3.11. Structures

A .NET structure struct in C# syntax is often described as a lightweight class. It is similar to a class in that its members include fields, methods, properties, events, and constructors; and it can inherit from interfaces. But there are also implementation differences and restrictions that limit its capabilities vis-à-vis a class:

• A struct is a value type. It implicitly inherits from the System.ValueType.

• A struct cannot inherit from classes, nor can it be inherited.

• An explicitly declared constructor must have at least one parameter.

• struct members cannot have initializers. The field members must be initialized by the constructor or the client code that creates the constructor.

Because a struct is a value type, it is stored on the stack where a program works directly with its contents. This generally provides quicker access than indirectly accessing data through a pointer to the heap. On the downside, structs can slow things down when passed back and forth as parameters. Rather than passing a reference, the CLR copies a struct and sends the copy to the receiving method. Also, a struct faces the boxing and unboxing issue of value types.

When deciding whether to use a struct to represent your data, consider the fact that types that naturally have value semantics (objects that directly contain their value as opposed to a reference to a value) are often implemented underneath as a struct. Examples include the primitives discussed in Chapter 2, the color structure whose properties (red, aqua, and so on) define colors in .NET, the DateTime structure used for date-related operations, and various graphics structures used to represent objects such as points and rectangles.

Defining Structures

Syntax:

 [attribute][modifier] struct identifier [:interfaces] {struct-body} 

Example:

 public struct DressShirt {    public float CollarSz;    public int SleeveLn;    // constructor    public DressShirt(float collar, int sleeve)    {       this.CollarSz = collar;       this.SleeveLn = sleeve;    } } 

The syntax clearly resembles a class.
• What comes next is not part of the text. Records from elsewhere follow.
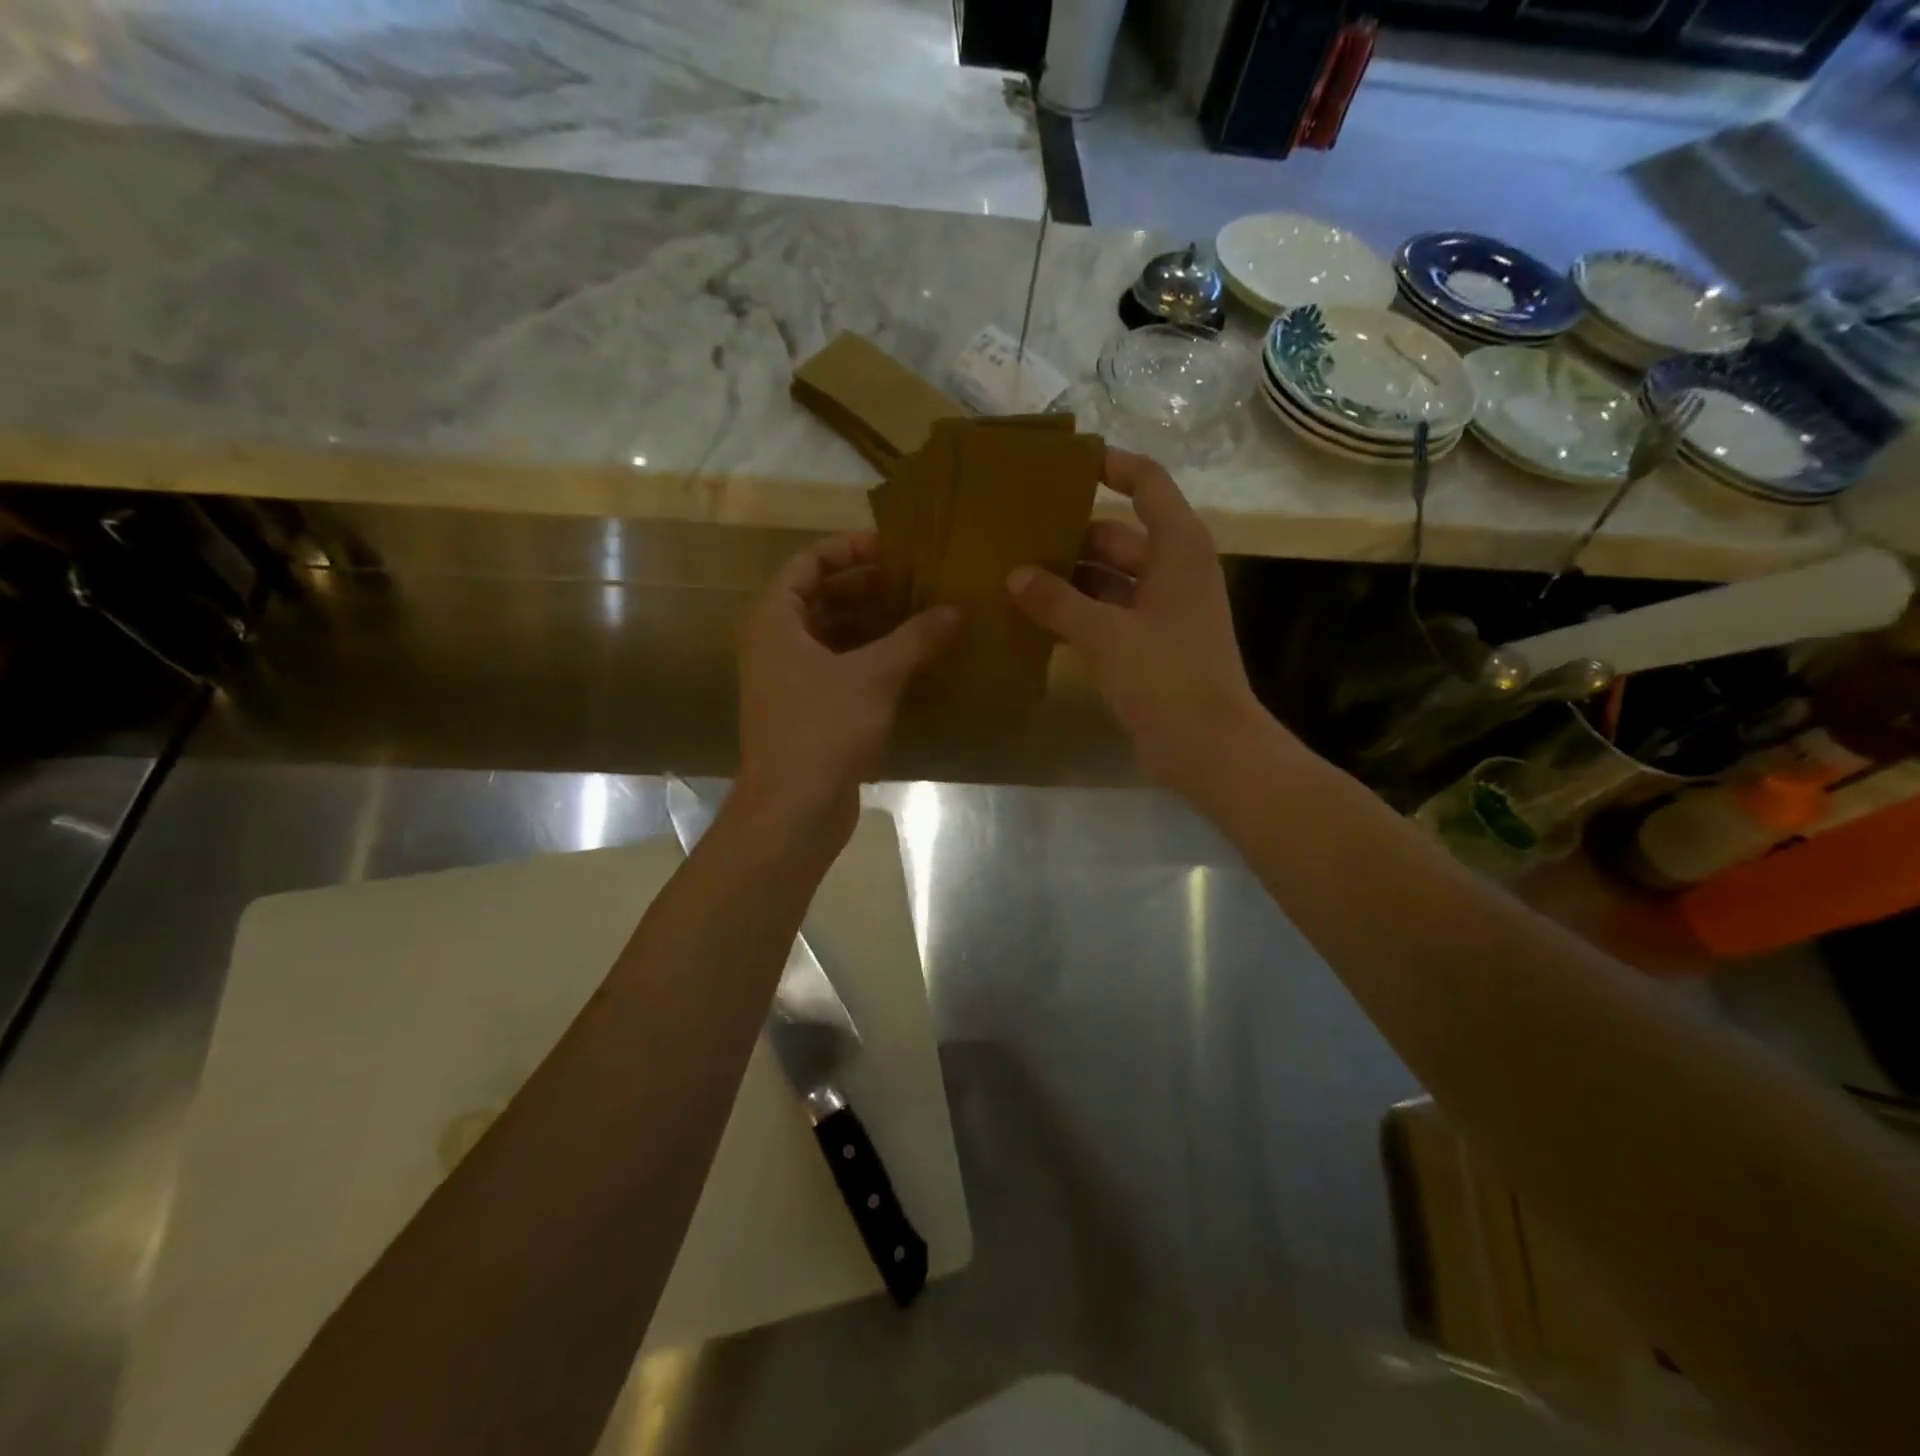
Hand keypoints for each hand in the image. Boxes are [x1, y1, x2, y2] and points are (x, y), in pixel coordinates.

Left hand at [736, 533, 955, 841]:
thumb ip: (915, 638)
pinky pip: (840, 669)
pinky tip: (912, 661)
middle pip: (821, 598)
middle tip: (917, 581)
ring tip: (923, 615)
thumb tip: (953, 612)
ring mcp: (790, 680)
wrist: (793, 809)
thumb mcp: (874, 675)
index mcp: (776, 620)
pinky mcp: (808, 711)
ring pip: (833, 636)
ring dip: (874, 625)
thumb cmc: (823, 728)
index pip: (808, 563)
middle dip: (868, 588)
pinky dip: (871, 660)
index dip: (849, 549)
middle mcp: (776, 644)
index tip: (893, 547)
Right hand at [1007, 450, 1275, 793]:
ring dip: (1067, 580)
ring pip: (1108, 579)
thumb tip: (1014, 574)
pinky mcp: (1150, 646)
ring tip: (1012, 577)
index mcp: (1178, 548)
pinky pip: (1107, 615)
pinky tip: (1033, 621)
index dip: (1112, 466)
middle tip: (1014, 535)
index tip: (1065, 464)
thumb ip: (1057, 601)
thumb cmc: (1166, 676)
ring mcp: (1162, 611)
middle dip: (1069, 536)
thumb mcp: (1105, 634)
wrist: (1208, 747)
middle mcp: (1173, 571)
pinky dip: (1076, 615)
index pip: (1148, 484)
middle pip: (1117, 535)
In fact, replace struct with class and the code compiles. It has a public modifier that permits access from any assembly. The default modifier is internal, which restricts access to the containing assembly. No interfaces are specified although a struct can inherit from an interface so the struct is not required to implement any specific methods.

Core Note

It is possible to specify the layout of a struct's fields in memory using the StructLayout attribute. This is most commonly used when the struct is to be accessed by unmanaged code that expects a specific physical layout of the data. By default, the fields in a struct are stored in sequential memory locations.

An instance of the structure can be created in two ways:

 DressShirt dShirt = new DressShirt(16, 33); DressShirt myShirt = new DressShirt(); myShirt.CollarSz = 16.5F; myShirt.SleeveLn = 33; 

The first statement creates an instance that relies on the user-defined constructor to initialize the field values. When designing such a constructor, be aware that you must initialize all fields within the constructor; otherwise, the compiler will issue an error.

The second statement also creates an instance of the struct by calling the default constructor, which initializes the fields to default values of zero (0). Note the difference here between a struct and a class: A struct always has a default parameterless constructor; a class has the default parameterless constructor only if there are no explicitly defined constructors.

Using Methods and Properties with a Structure

Methods and properties are usually associated with classes, but they play an equally important role in the use of structures. In fact, a client accessing a method has no syntactical clue as to whether the method or property is associated with a class or struct. Listing 3-17 extends the original example to add two properties and a method.

Listing 3-17. Basic Elements of a Struct

 public struct DressShirt {    private float CollarSz;    private int SleeveLn;    public DressShirt(float collar, int sleeve)    {       this.CollarSz = collar;       this.SleeveLn = sleeve;    }    // Properties to return sleeve and collar values    public int Sleeve    {       get {return (SleeveLn);}       set {SleeveLn = value;}    }    public float Collar    {       get {return (CollarSz); }       // "value" is an implicit parameter       set {CollarSz = value;   }    }    // Method to convert size to different scale    public string ShirtSize()    {       string mySize = "S";       if (CollarSz > 14.5) mySize = "M";       if (CollarSz > 15.5) mySize = "L";       if (CollarSz > 16.5) mySize = "XL";       return (mySize);    } } 

The most important thing to note about this code is that it could be cut and pasted into a class and run with no changes. Although a struct doesn't support all of the features of a class, the ones it does are implemented using identical syntax.